Below are entries to reproduce exactly, apart from their pictures.

::::

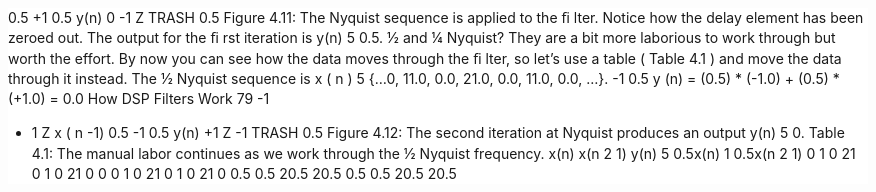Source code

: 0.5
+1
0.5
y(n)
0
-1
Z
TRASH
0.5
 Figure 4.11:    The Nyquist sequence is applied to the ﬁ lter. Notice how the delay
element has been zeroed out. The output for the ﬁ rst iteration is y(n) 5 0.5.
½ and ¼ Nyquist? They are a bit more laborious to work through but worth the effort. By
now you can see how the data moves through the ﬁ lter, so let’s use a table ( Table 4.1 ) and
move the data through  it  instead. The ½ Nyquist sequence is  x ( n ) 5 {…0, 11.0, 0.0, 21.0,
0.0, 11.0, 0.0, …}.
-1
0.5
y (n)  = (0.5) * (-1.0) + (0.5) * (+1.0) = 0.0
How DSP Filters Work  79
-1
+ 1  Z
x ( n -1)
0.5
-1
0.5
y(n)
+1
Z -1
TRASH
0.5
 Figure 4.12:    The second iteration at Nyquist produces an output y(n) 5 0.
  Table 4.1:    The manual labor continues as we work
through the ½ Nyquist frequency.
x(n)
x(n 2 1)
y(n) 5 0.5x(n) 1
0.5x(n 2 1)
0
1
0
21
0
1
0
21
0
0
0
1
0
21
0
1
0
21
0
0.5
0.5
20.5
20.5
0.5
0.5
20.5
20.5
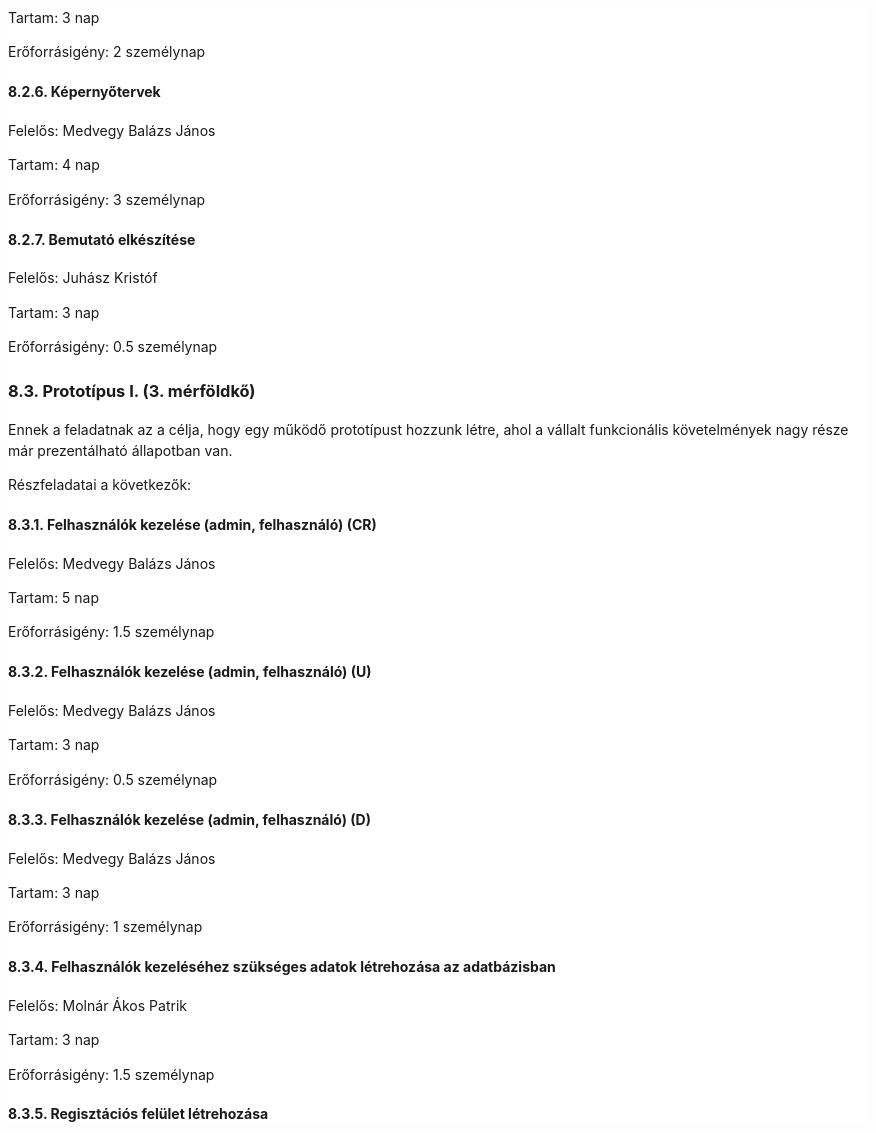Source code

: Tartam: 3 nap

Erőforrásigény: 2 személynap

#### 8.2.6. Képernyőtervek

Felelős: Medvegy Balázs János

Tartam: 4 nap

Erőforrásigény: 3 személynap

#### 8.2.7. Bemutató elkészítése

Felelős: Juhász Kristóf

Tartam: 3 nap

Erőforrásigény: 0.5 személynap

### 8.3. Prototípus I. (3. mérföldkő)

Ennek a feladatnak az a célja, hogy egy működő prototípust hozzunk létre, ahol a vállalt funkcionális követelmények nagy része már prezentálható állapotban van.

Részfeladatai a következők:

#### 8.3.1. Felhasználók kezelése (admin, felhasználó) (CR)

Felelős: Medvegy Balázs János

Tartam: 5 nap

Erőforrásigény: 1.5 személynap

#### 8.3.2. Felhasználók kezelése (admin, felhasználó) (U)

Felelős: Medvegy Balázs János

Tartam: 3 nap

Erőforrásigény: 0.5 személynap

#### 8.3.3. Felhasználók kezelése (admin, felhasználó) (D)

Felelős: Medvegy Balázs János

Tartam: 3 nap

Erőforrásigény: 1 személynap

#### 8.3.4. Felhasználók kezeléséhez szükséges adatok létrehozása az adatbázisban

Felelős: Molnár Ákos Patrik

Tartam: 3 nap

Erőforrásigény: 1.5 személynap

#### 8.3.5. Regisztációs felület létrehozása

::::

# [The completed task]
Source code

: 0.5
+1
0.5
y(n)
0
-1
Z
TRASH
0.5
 Figure 4.11:    The Nyquist sequence is applied to the ﬁ lter. Notice how the delay
element has been zeroed out. The output for the ﬁ rst iteration is y(n) 5 0.5.
½ and ¼ Nyquist? They are a bit more laborious to work through but worth the effort. By
now you can see how the data moves through the ﬁ lter, so let’s use a table ( Table 4.1 ) and
move the data through  it  instead. The ½ Nyquist sequence is  x ( n ) 5 {…0, 11.0, 0.0, 21.0,
0.0, 11.0, 0.0, …}.
-1
0.5
y (n)  = (0.5) * (-1.0) + (0.5) * (+1.0) = 0.0
How DSP Filters Work  79
-1
+ 1  Z
x ( n -1)
0.5
-1
0.5
y(n)
+1
Z -1
TRASH
0.5
 Figure 4.12:    The second iteration at Nyquist produces an output y(n) 5 0.
  Table 4.1:    The manual labor continues as we work
through the ½ Nyquist frequency.
x(n)
x(n 2 1)
y(n) 5 0.5x(n) 1
0.5x(n 2 1)
0
1
0
21
0
1
0
21
0
0
0
1
0
21
0
1
0
21
0
0.5
0.5
20.5
20.5
0.5
0.5
20.5
20.5
Source code

: Tartam: 3 nap

Erőforrásigény: 2 személynap

#### 8.2.6. Képernyőtervek

Felelős: Medvegy Balázs János

Tartam: 4 nap

Erőforrásigény: 3 személynap

#### 8.2.7. Bemutató elkészítése

Felelős: Juhász Kristóf

Tartam: 3 nap

Erőforrásigény: 0.5 személynap

### 8.3. Prototípus I. (3. mérföldkő)

Ennek a feladatnak az a célja, hogy egy működő prototípust hozzunk létre, ahol a vállalt funkcionális követelmények nagy része már prezentálható állapotban van.

Részfeladatai a következők:

#### 8.3.1. Felhasználók kezelése (admin, felhasználó) (CR)

Felelős: Medvegy Balázs János

Tartam: 5 nap

Erőforrásigény: 1.5 személynap

#### 8.3.2. Felhasználók kezelése (admin, felhasználó) (U)

Felelős: Medvegy Balázs János

Tartam: 3 nap

Erőforrásigény: 0.5 személynap

#### 8.3.3. Felhasználók kezelése (admin, felhasználó) (D)

Felelős: Medvegy Balázs János

Tartam: 3 nap

Erőforrásigény: 1 személynap

#### 8.3.4. Felhasználók kezeléséhez szükséges adatok létrehozása az adatbázisban

Felelős: Molnár Ákos Patrik

Tartam: 3 nap

Erőforrásigény: 1.5 személynap

#### 8.3.5. Regisztációs felület létrehozása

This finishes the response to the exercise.